We consider an open-ended set of cultural features in the Axelrod model of cultural dissemination. By replacing the features in which a high degree of consensus is achieved by new ones, we address here an essential ingredient of societies: the evolution of topics as a result of social dynamics and debate. Our results show that, once cultural clusters have been formed, the introduction of new topics into the social debate has little effect on them, but it does have a significant influence on the cultural overlap. Along with the Monte Carlo simulations, we derive and numerically solve an equation for the stationary cultural overlap based on a mean-field approach which reproduces the qualitative behavior of the model.
Resource heterogeneity leads to unjust effort distribution in climate change mitigation
Vicens J, Bueno-Guerra N, Gutiérrez-Roig M, Gracia-Lázaro C, Gómez-Gardeñes J, Perelló J, Sánchez A, Moreno Y, Duch J. arXiv preprint arXiv:1709.02857. 2017 Sep 8. [PLoS One, accepted paper. (2018).]

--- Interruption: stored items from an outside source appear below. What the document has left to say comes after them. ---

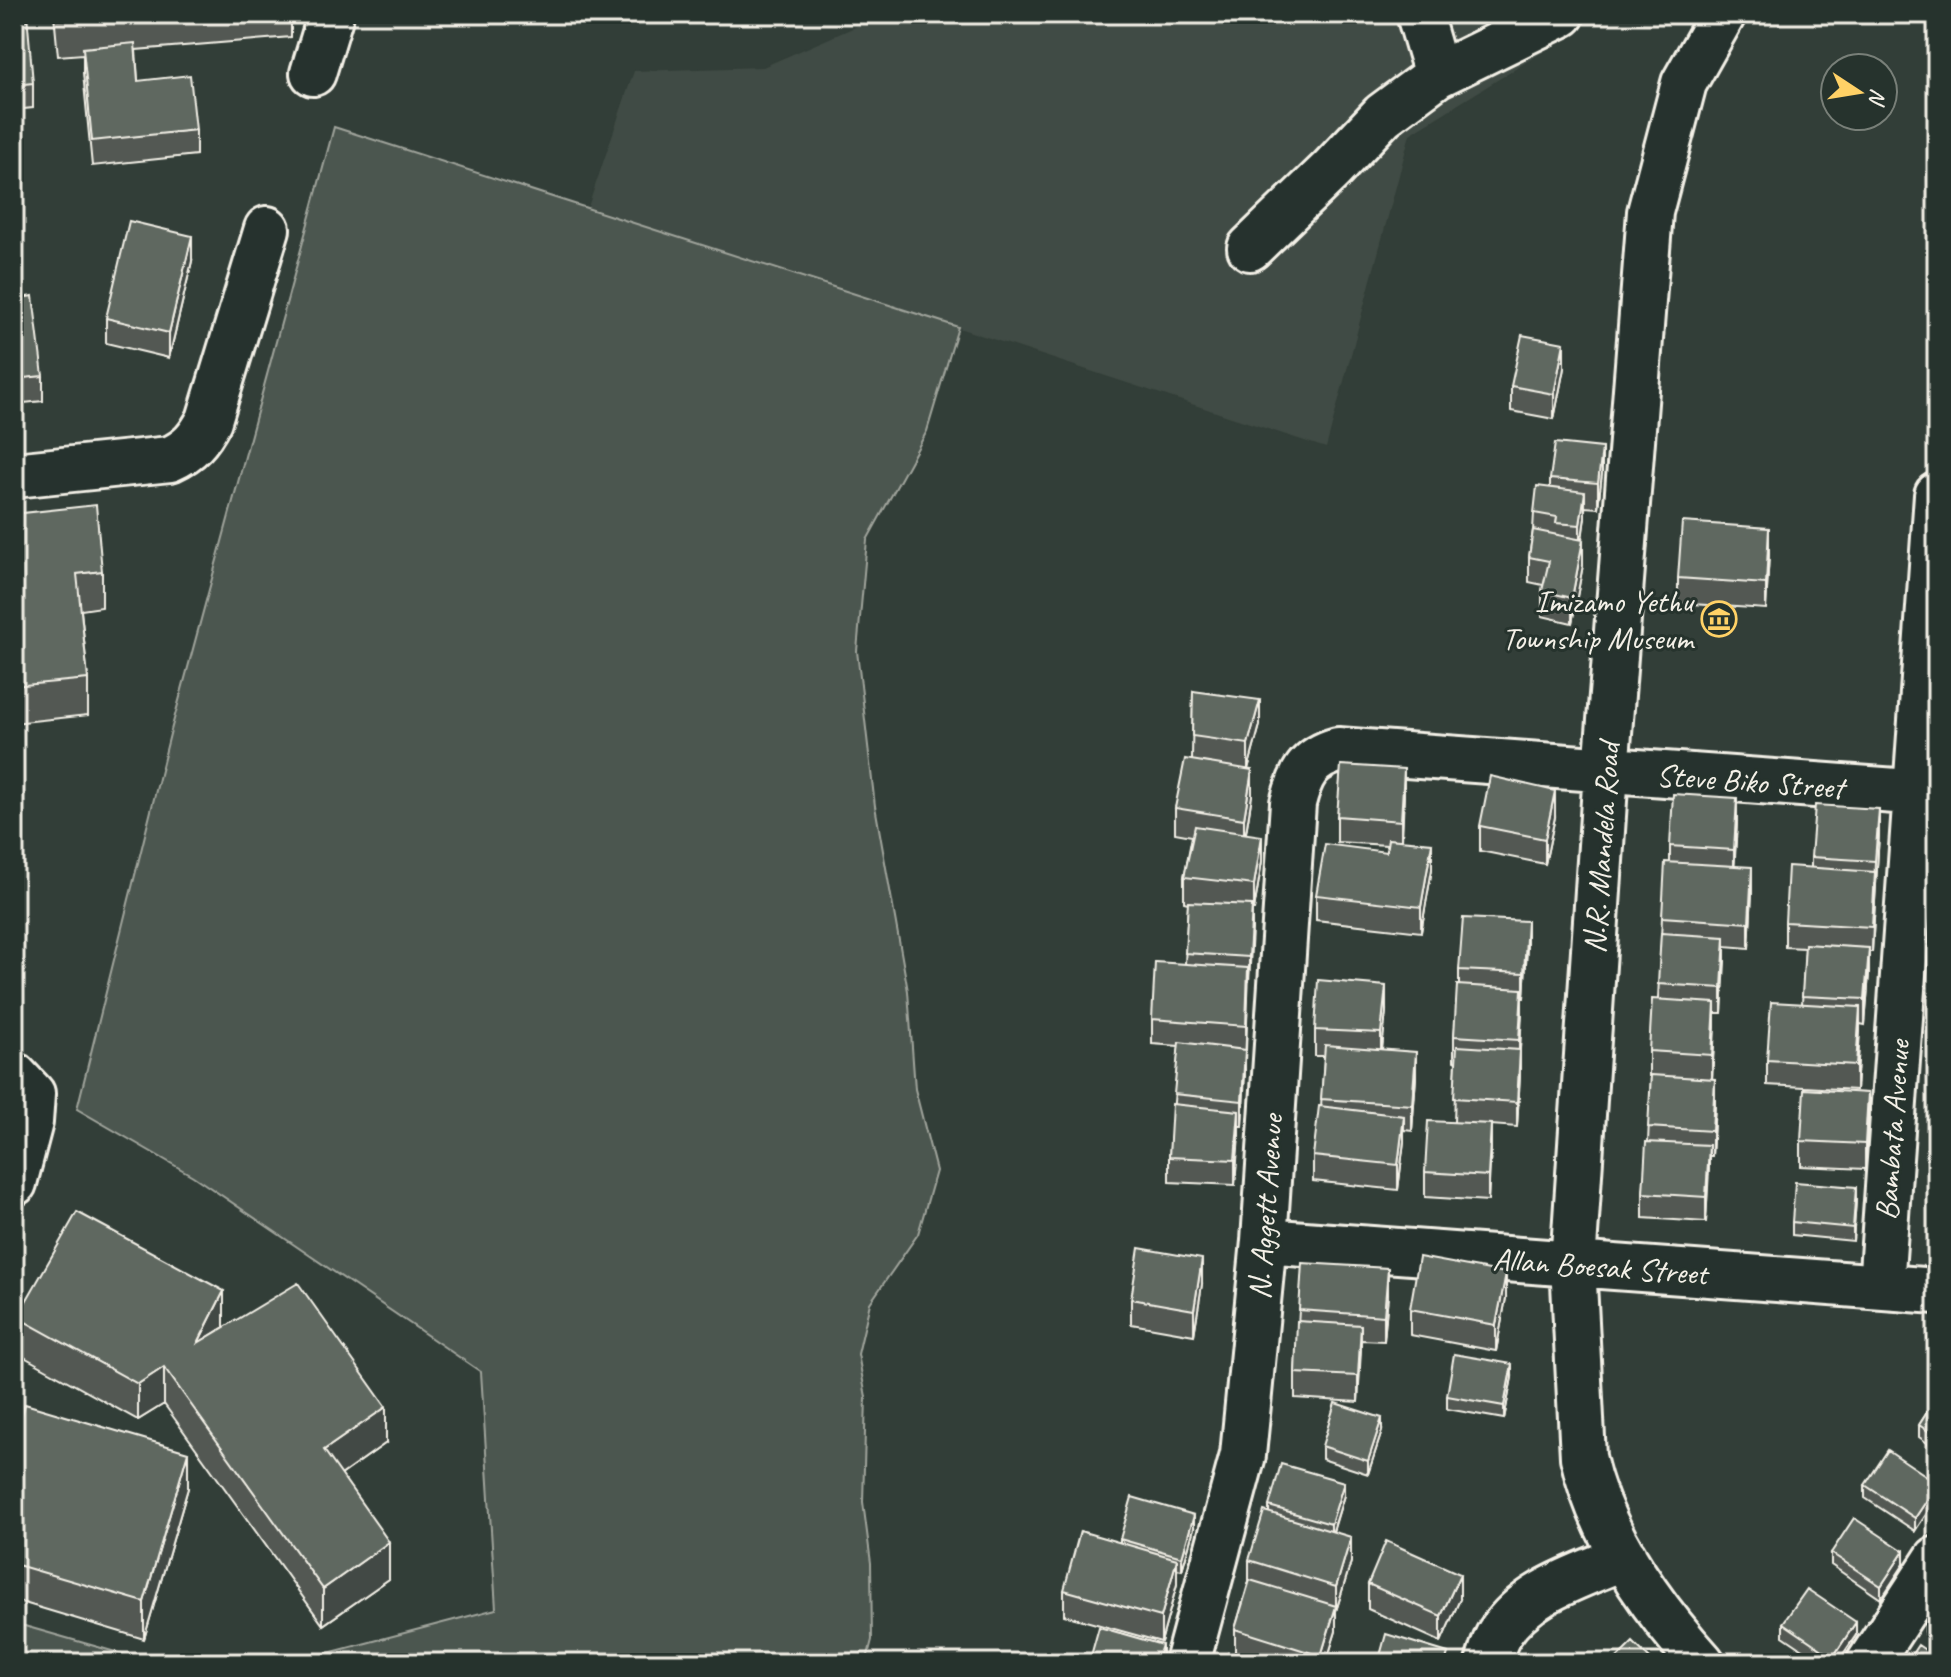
<svg xmlns="http://www.w3.org/2000/svg" width="1951" height="1677" font-family="Caveat,sans-serif">
<rect width="100%" height="100%" fill="#323e38"/>
<filter id="ink" filterUnits="userSpaceOnUse"><feTurbulence type="fractalNoise" baseFrequency=".0125" numOctaves="2"/><feDisplacementMap in="SourceGraphic" scale="16" xChannelSelector="R" yChannelSelector="G"/><feConvolveMatrix kernelMatrix="1 2 1 2 8 2 1 2 1" color-interpolation-filters="sRGB"/></filter>
<g filter="url(#ink)">
<path fill="#404b44" d="M885 14H1128L1231 26 1235 14H1562L1570 35 1410 134 1326 448 588 207 634 71 763 67Z"/>
<path fill="#4c564f" stroke="#a0a49c" stroke-width="2" d="M334 127 958 327 927 431 867 540 857 651 875 806 908 991 915 1089 936 1171 918 1234 870 1303 858 1354 866 1397 863 1502 871 1563 872 1640 866 1663H290L496 1609 481 1372 193 1176 77 1109 170 734Z
M14 1623 154 1663H14Z"/>
<g fill="none" stroke-linecap="round" stroke-linejoin="round">
<defs>
<path id="minor" d="M1419 14 1437 75
M313 73 331 14
M1250 248 1331 170 1383 115 1437 75 1562 14
M14 475 170 459C190 450 199 439 209 420L267 229
M14 1075 32 1094 30 1122 14 1183
M1264 1241 1937 1291
M1881 1286 1937 495
M1187 1663 1243 1455 1264 1241 1293 803C1300 775 1308 758 1338 750L1937 794
M1488 1663C1491 1654 1494 1642 1499 1634 1526 1591 1580 1576 1624 1557
M1702 1663C1650 1605 1600 1535 1583 1457L1573 1264 1606 771 1650 212 1684 83 1723 14
M1869 1663 1937 1559"/>
</defs>
<use href="#minor" stroke="#f4f1e8" stroke-width="50"/>
<use href="#minor" stroke="#26332d" stroke-width="44"/>
</g>
<path fill="#525953" stroke="#f4f1e8" stroke-width="2" d="M14 14 33 83V108L14 110Z
M54 14H291V37L136 50 138 81 196 130V155L92 166 83 73V54L58 56Z
M192 261 169 358 106 343V318Z
M14 299 43 376V401L14 404Z
M1564 368 1554 419 1511 411V386Z
M1602 473 1598 508 1585 507V517L1582 540 1583 565 1572 623 1542 616V591L1543 585 1529 582V557L1533 530 1534 513 1550 487V479Z
M14 514 102 571V607L81 610 88 679V715L14 723Z
M1769 553 1766 609 1678 603V578Z
M1193 691 1260 725 1248 769 1252 795 1246 833 1262 861 1254 910H1252L1242 1126H1239L1235 1185 1169 1182V1157L1179 1046 1152 1044V1019L1185 964 1188 903 1184 902V877L1192 836 1175 833V808L1192 760Z
M1404 794 1402 841 1432 869 1421 932 1316 920V895L1386 852 1387 845 1337 842V816Z
M1555 817 1545 864 1480 851V826Z
M1737 823 1734 866 1752 892 1749 948 1725 946 1722 1013H1715L1712 1079 1715 1104 1712 1156H1709L1706 1222 1643 1218V1193L1648 1142 1651 1076H1649V1051L1658 999 1662 917 1670 862V846Z
M1879 834 1872 952H1869V973L1865 1025 1860 1024 1856 1090 1767 1085V1060L1802 1004 1805 948 1785 947V922L1811 868V857Z
M1527 946 1524 998H1522L1520 1050V1075L1517 1127 1491 1125 1488 1201 1425 1197V1172L1454 1122 1456 1062 1454 1061V1036L1459 985V970Z
M1386 1011 1382 1049 1416 1077 1412 1131 1404 1130V1141L1398 1190 1313 1181V1156L1321 1107 1324 1056H1315V1030Z
M1868 1118 1865 1169 1801 1166V1141Z
M1856 1200 1853 1241 1792 1235V1222Z
M1202 1284 1194 1335 1131 1324V1299Z
M1388 1294 1384 1341 1361 1340 1358 1402 1295 1398V1373L1299 1310Z
M1506 1298 1496 1351 1410 1335V1309Z
M17 1317 223 1327 386 1443 341 1475 389 1579 323 1625 164 1404 138 1420 17 1353Z
M1937 1327V1371L1928 1364V1338Z
M1512 1377 1504 1419 1447 1409V1396Z
M1937 1397V1450L1919 1437V1425Z
M1382 1431 1368 1474 1322 1459V1446Z
M14 1443 188 1488 144 1639 14 1600Z
M1937 1483 1915 1531 1865 1498V1485Z
M1344 1495 1333 1532 1351 1562 1336 1611V1631L1326 1663H1263L1235 1654V1629L1249 1581V1560L1269 1513V1506Z
M1194 1528 1182 1570 1177 1569V1584L1161 1642 1064 1615V1590L1120 1543V1539Z
M1831 1553 1904 1564 1881 1599 1831 1565Z
M1368 1584 1460 1599 1441 1642 1368 1609Z
M1937 1604V1643L1925 1634V1622Z
M1783 1623 1856 1635 1837 1663H1823L1783 1636Z"/>
<path fill="#424944" stroke="#f4f1e8" stroke-width="2" d="M192 236V261L169 358V333Z
M1564 343V368L1554 419V394Z
M1602 448V473L1598 508V483Z
M1585 492V517L1580 551V525Z
M1769 528V553L1766 609V584Z
M1583 540V565L1572 623V598Z
M1260 700V725L1248 769V744Z
M1404 769V794L1401 846V821Z
M1252 770V795L1244 844V819Z
M1555 791V817L1545 864V839Z
M1737 798V823L1734 875V850Z
M1879 809V834L1872 952 1875 861Z
M1262 836V861L1254 910V885Z
M1432 843V869L1421 932V907Z
M1752 867V892L1749 948V923Z
M1252 905V930L1249 982V957Z
M1527 921V946L1524 998V973Z
M1725 937V962L1722 1013V988Z
M1869 948V973L1865 1025V999Z
M1248 968V993L1246 1051V1026Z
M1386 986V1011L1381 1058V1033Z
M1522 989V1014L1519 1065V1040Z
M1715 1003V1028L1712 1080V1055Z
M1860 1007V1032L1856 1090V1065Z
M1245 1050V1075L1242 1126V1101Z
M1520 1050V1075L1517 1127V1102Z
M1416 1052V1077L1412 1131V1105Z
M1715 1079V1104L1712 1156V1131Z
M1868 1093V1118L1865 1169V1144Z
M1239 1111V1136L1235 1185V1160Z
M1404 1116V1141L1398 1190V1165Z
M1491 1124V1150L1488 1201V1176Z
M1709 1145V1170L1706 1222V1197Z
M1856 1187V1200L1853 1241V1228Z
M1202 1259V1284L1194 1335V1310Z
M1388 1268V1294L1384 1341V1316Z
M1506 1273V1298L1496 1351V1325Z
M224 1291V1327L198 1343Z
M1361 1325V1350L1358 1402V1376Z
M1512 1364V1377L1504 1419V1406Z
M164 1367V1404L138 1420V1384Z
M386 1407V1443L324 1487V1450Z
M1382 1418V1431L1368 1474V1461Z
M188 1452V1488L144 1639V1602Z
M1344 1482V1495L1331 1537V1524Z
M1937 1485V1498L1915 1531V1518Z
M1194 1515V1528L1182 1570V1557Z
M1351 1537V1562L1336 1611V1631L1326 1663H1321V1656L1336 1607V1587Z
M389 1542V1579L323 1625V1589Z
M1904 1551V1564L1881 1599V1586Z
M1177 1559V1584L1161 1642V1617Z
M1460 1574V1599L1441 1642V1616Z
M1856 1622V1635L1837 1663H1833V1657Z
M1162 1645V1658L1160 1663H1156Z"/>
<path fill="#5f6861" stroke="#f4f1e8" stroke-width="2" d="M14 14H27L33 83 14 85Z
M57 14H127L58 20Z
M135 43 138 81 190 75 196 130 92 141 83 48Z
M129 221 192 236 169 333 106 318Z
M33 296 43 376 14 379V299Z
M1522 335 1564 343 1554 394 1511 386Z
M1555 443 1602 448 1598 483 1550 479Z
M1537 486 1585 492 1580 525 1556 523 1557 517 1534 513Z
M96 505 102 571 77 574 88 679 14 686V514Z
M1682 522 1769 528 1766 584 1678 578Z
M1533 530 1583 540 1572 598 1542 591 1549 561 1529 557Z
M1193 691 1260 700 1248 744 1192 736Z
M1185 759 1252 770 1244 819 1175 808Z
M1341 765 1404 769 1401 821 1337 816Z
M1490 776 1555 791 1545 839 1480 826Z
M1673 794 1737 798 1734 850 1670 846Z
M1815 805 1879 809 1875 861 1811 857Z
M1195 826 1262 836 1254 885 1184 877Z
M1388 839 1432 843 1421 907 1316 895 1325 844 1386 852Z
M1665 862 1752 867 1749 923 1662 917Z
M1788 866 1875 872 1872 927 1785 922Z
M1188 902 1252 905 1249 957 1185 953Z
M1463 918 1527 921 1524 973 1459 970Z
M1661 933 1725 937 1722 988 1658 984Z
M1805 944 1869 948 1865 999 1802 996Z
M1155 962 1248 968 1246 1026 1152 1019Z
M1318 980 1386 986 1381 1033 1315 1030Z
M1457 985 1522 989 1519 1040 1454 1036Z
M1652 999 1715 1003 1712 1055 1649 1051Z
M1771 1002 1860 1007 1856 1065 1767 1060Z
M1179 1042 1245 1050 1242 1101 1174 1094Z
M1325 1045 1416 1052 1412 1105 1321 1099Z
M1457 1046 1520 1050 1517 1102 1454 1098Z
M1651 1075 1715 1079 1712 1131 1648 1127Z
M1804 1089 1868 1093 1865 1144 1801 1141Z
M1172 1104 1239 1111 1235 1160 1169 1157Z
M1319 1106 1404 1116 1398 1165 1313 1156Z
M1428 1121 1491 1124 1488 1176 1425 1172Z
M1646 1142 1709 1145 1706 1197 1643 1193Z
M1795 1182 1856 1187 1853 1228 1792 1222Z
M77 1212 224 1291 198 1343 298 1283 386 1407 324 1450 389 1542 323 1589 164 1367 138 1384 17 1317Z
M1139 1248 1202 1259 1194 1310 1131 1299Z
M1419 1257 1506 1273 1496 1325 1410 1309Z
M1302 1263 1388 1268 1384 1316 1299 1310Z
M1297 1321 1361 1325 1358 1376 1295 1373Z
M1937 1327V1345L1928 1338Z
M1454 1354 1512 1364 1504 1406 1447 1396Z
M1937 1397V1437L1919 1425Z
M1335 1403 1382 1418 1368 1461 1322 1446Z
M25 1404 188 1452 144 1602 14 1564V1443Z
M1888 1450 1937 1483V1485L1915 1518 1865 1485Z
M1281 1464 1344 1482 1331 1524 1269 1506Z
M1132 1497 1194 1515 1182 1557 1120 1539Z
M1264 1511 1351 1537 1336 1587 1249 1560Z
M1854 1518 1904 1551 1881 1586 1831 1553Z
M1080 1531 1177 1559 1161 1617 1064 1590Z
M1386 1541 1460 1574 1441 1616 1368 1584Z
M1250 1580 1336 1606 1321 1656 1235 1629Z
M1807 1589 1856 1622 1833 1657 1783 1623Z
M1937 1604V1630L1925 1622Z
M1099 1627 1162 1645 1156 1663H1089Z
M1386 1634 1448 1653 1445 1663H1378Z
M1633 1642 1654 1663H1612Z
M1918 1645 1937 1658V1663H1906Z
M1228 1653 1260 1663H1225Z"/>
</g>
<defs>
<symbol id="museum-ring" viewBox="-11 -11 22 22"><circle r="9.5" fill="#26332d" stroke="#ffd166" stroke-width="1.5"/><path d="M0-6L6-3V-2H-6V-3ZM-5-1h2V3h-2ZM-1-1h2V3h-2ZM3-1h2V3H3ZM-6 4H6V6H-6Z" fill="#ffd166"/></symbol>
</defs>
<g fill-rule="evenodd">
<use href="#museum-ring" x="1699" y="599" width="40" height="40"/>
</g>
<g text-anchor="middle" stroke-width="6" stroke-linejoin="round" paint-order="stroke">
<g font-size="32" fill="#f4f1e8" stroke="#26332d" text-anchor="end">
<text x="1693" y="612">Imizamo Yethu<tspan x="1693" dy="37">Township Museum</tspan></text>
</g>
<g font-size="32" fill="#f4f1e8" stroke="#26332d">
<text transform="translate(1750 781) rotate(4)" y="11">Steve Biko Street</text>
<text transform="translate(1601 848) rotate(-86)" y="11">N.R. Mandela Road</text>
<text transform="translate(1892 1130) rotate(-86)" y="11">Bambata Avenue</text>
<text transform="translate(1265 1207) rotate(-86)" y="11">N. Aggett Avenue</text>
<text transform="translate(1600 1266) rotate(4)" y="11">Allan Boesak Street</text>
</g>
</g>
<rect width="1951" height="1677" fill="none" stroke="#26332d" stroke-width="48"/>
<rect x="24" y="24" width="1903" height="1629" fill="none" stroke="#f4f1e8" stroke-width="3" filter="url(#ink)"/>
<g transform="translate(1859 92) rotate(102)"><circle r="38" fill="#26332d" stroke="#787f78" stroke-width="2"/>
<path d="M0-6L14 30L0 20L-14 30Z" fill="#ffd166"/>
<text y="-12" font-size="22" font-weight="bold" text-anchor="middle" fill="#f4f1e8">N</text>
</g>
</svg>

Fighting against climate change is a global challenge shared by nations with heterogeneous economical resources and individuals with diverse propensity for cooperation. However, we lack a clear understanding of the role of key factors such as inequality of means when diverse agents interact together towards a common goal. Here, we report the results of a collective-risk dilemma experiment in which groups of subjects were initially given either equal or unequal endowments. We found that although the collective goal was always achieved regardless of the initial capital distribution, the effort distribution was highly inequitable. Specifically, participants with fewer resources contributed significantly more to the public goods than the richer -sometimes twice as much. An unsupervised learning algorithm clustered the subjects according to their individual behavior. We found that the poorest participants congregated within the two “generous clusters” whereas the richest were mostly classified into a “greedy cluster”. Our findings suggest that future policies would benefit both from reinforcing climate justice actions addressed to most vulnerable people and educating fairness instead of focusing on understanding of generic or global climate consequences, as the latter has not proven to drive equitable contributions.